§ EXTRACT TO READ:
= Beginning of Section =
Additional non-linearities might be introduced by other parts of the system — e.g. the A/D converter or other digital image processing steps such as white balance correction. The goal of the CRF calibration is to find the overall response of the camera that combines all these factors into a single function.
CRF Calibration 🔬
In this section, we’re going to implement a simple but effective algorithm for determining the camera response function from a set of monochrome images. The algorithm is inspired by the approach presented in the paper: A Photometrically Calibrated Benchmark For Monocular Visual Odometry.
Calibrate from a single pixel 💡
Let’s iteratively discover the approach by first considering an image consisting of 1 pixel.
Given our assumptions about the scene, we have full control over the amount of light that a pixel receives by controlling the exposure time. We don’t know the absolute value but we know that if we double the exposure time, we receive double the amount of light.
The inverse CRF takes a pixel value as an argument and we know that pixel values are integers in the range [0-255]. So we can define it as a discrete function. In Python, this translates to an array where the index of the array is the input to the function.
U = np.array([0.] * 256)
We need to have observations for each possible pixel value to fully determine the inverse CRF. So our calibration dataset needs to start from a fully underexposed image and iteratively increase exposure time until the image is overexposed.
Here it makes more sense to use arithmetic progression for the exposures so that we have dense coverage over the entire range.
def generate_crf_calibration_dataset(
E: np.ndarray, G: Callable[[np.ndarray, int], np.ndarray],
bit_depth: int = 8, start_ms: int = 1, end_ms: int = 201,
step_ms: int = 1, images_per_exposure: int = 1) -> ImagesExposuresTuple:
"""Generate dataset with sliding exposure values in the specified range
E -- sensor irradiance
G -- camera response function
bit_depth -- bit depth for the A/D converter of the camera
start_ms -- start value (ms) for the range of exposure values
end_ms -- end value (ms) for the range of exposure values
step_ms -- step size (ms) for the range of exposure values
images_per_exposure -- number of images per exposure time
"""
= End of Section =
§ SUPPLIED INFORMATION:
= Beginning of Section =
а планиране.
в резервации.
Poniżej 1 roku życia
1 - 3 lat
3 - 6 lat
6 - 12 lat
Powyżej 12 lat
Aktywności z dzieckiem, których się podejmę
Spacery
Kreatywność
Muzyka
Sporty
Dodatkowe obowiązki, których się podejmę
= End of Section =
Reproduce everything in the camera calibration text from "Given our assumptions" down to "amount of light.". The lines above are separate material and are not part of the camera calibration text.

Given our assumptions about the scene, we have full control over the amount of light that a pixel receives by controlling the exposure time. We don’t know the absolute value but we know that if we double the exposure time, we receive double the amount of light.